I have a following kernel:

global void func(char* table) {
if (COND1) { …
}
if (COND2) { …
}
while (COND3) {…
}
}

My understanding of GPU parallelism is as follows - a multiprocessor executes a block of threads (a warp of them at the same time). Since a multiproc. is SIMD all of the threads should execute the same instruction. How does that go with the concept of branching and looping, where each thread goes its own way? Is there a penalty such that only the concordant threads run in parallel? Or does each processor have its own PC so that threads that go separate ways still run concurrently?

Divergent theads slow things down - I’m not sure how, or how much, but they do. You can check out the CUDA Visual Profiler, it will tell you it you have a lot of divergent branches.

This paper may be useful:
NVIDIA TESLA: A UNIFIED GRAPHICS AND COMPUTING ARCHITECTURE
… but I don’t know if it discusses this exact topic.
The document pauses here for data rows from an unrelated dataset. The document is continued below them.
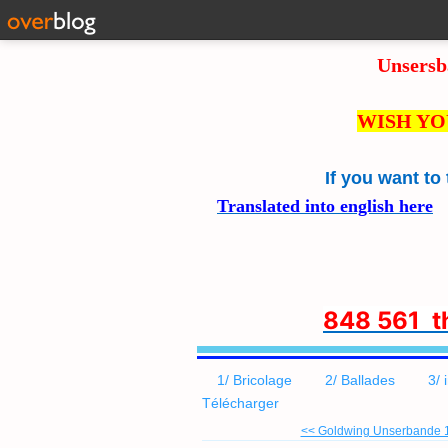
Unsersb
WISH YO
If you want to
Translated into english here
8
48 561 
1/ Bricolage
2/ Ballades
3/ 
Télécharger
<< Goldwing Unserbande 1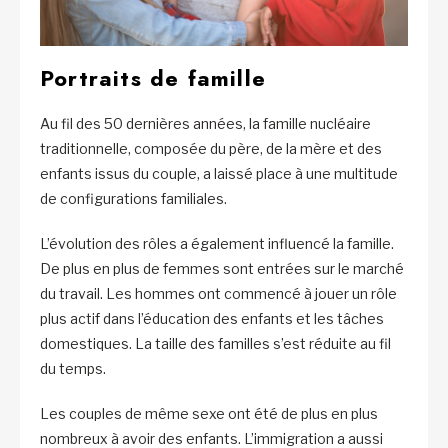
Portraits de famille
Au fil des 50 dernières années, la famille nucléaire
traditionnelle, composée du père, de la mère et des
enfants issus du couple, a laissé place à une multitude
de configurations familiales.
L’évolution des rôles a également influencé la famille.
De plus en plus de femmes sont entrées sur le marché
du travail. Les hommes ont commencé à jouer un rôle
plus actif dans l’éducation des enfants et les tâches
domestiques. La taille des familles s’est réduite au fil
du temps.
Les couples de même sexe ont été de plus en plus
nombreux à avoir des enfants. L’immigration a aussi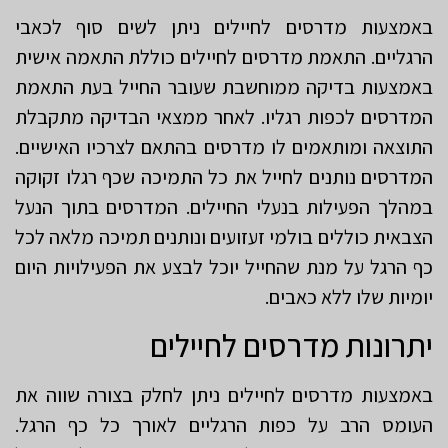
באמצעות מדרסים לחיילים ניתן לשים סוף לכאבי
הרגליים. התאמת מדרסים לחיילים כוללת התאמה אישית
באמצעות בדיקה ממוחשבת שעובר החייל בעת התאמת
המדרסים לכפות רגליו. לאחר ממצאי הבדיקה מתקבלת
התוצאה ומותאמים לו מדרסים בהתאם לצרכיו האישיים.
המדרסים נותנים לחייל את כל התמיכה שכף רגלו זקוקה
במהלך הפעילות בנעלי החיילים. המדרסים בתוך הנעל
הצבאית כוללים בולמי זעזועים ונותנים תמיכה מלאה לכל
כף הרגל על מנת שהחייל יוכל לבצע את הפעילויות היום
יומיות שלו ללא כאבים.
יתרונות מדרסים לחיילים
באמצעות מדרסים לחיילים ניתן לחלק בצורה שווה את
העומס הרב על כפות הרגליים לאורך כל כף הרגל.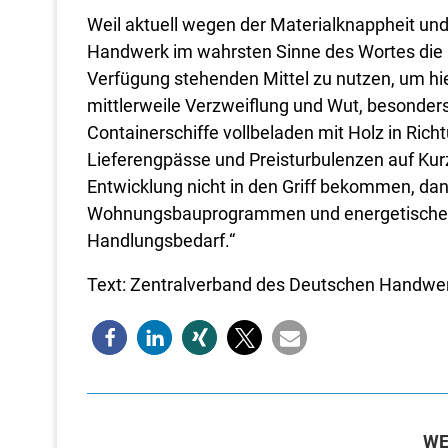
Weil aktuell wegen der Materialknappheit un
Handwerk im wahrsten Sinne des Wortes die Hütt
Verfügung stehenden Mittel zu nutzen, um hie
mittlerweile Verzweiflung und Wut, besonders
Containerschiffe vollbeladen mit Holz in Ri
Lieferengpässe und Preisturbulenzen auf Kur
Entwicklung nicht in den Griff bekommen, dan
Wohnungsbauprogrammen und energetischer S
Handlungsbedarf.“
Text: Zentralverband des Deutschen Handwer
WE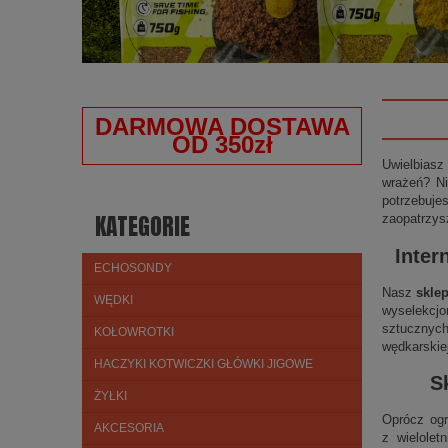
DARMOWA DOSTAWA
OD 350zł
Uwielbiasz
wrażeń? Ni
potrzebuje
KATEGORIE
zaopatrzys
Inter
ECHOSONDY
Nasz
skle
WĘDKI
wyselekcjo
sztucznych
KOŁOWROTKI
wędkarskie
HACZYKI KOTWICZKI GŁÓWKI JIGOWE
S
ŻYŁKI
Oprócz ogr
AKCESORIA
z wielolet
Finally, is there something in the manual? Or Mark Harris’s lovely CUDA optimisation slides from Supercomputing 2007?

As different warps branch differently, there is no performance penalty. If threads within a warp diverge, there can be a performance penalty. In practice, the hardware is very efficient at handling these. Especially in the common case that your performance is memory bound, the effect of divergent warps will be minimal. See also the CUDA programming guide which has a better explanation of what causes divergent warps.

Depending on the complexity of the kernel you will run into problems with your registers, as my experience shows, that a lot of if statements need a lot of registers.

That way less and less warps will run concurrently and finally the branching or divergent branching will take the last bit of performance out of your code.

But as long as enough warps run concurrently I would not concentrate on that issue.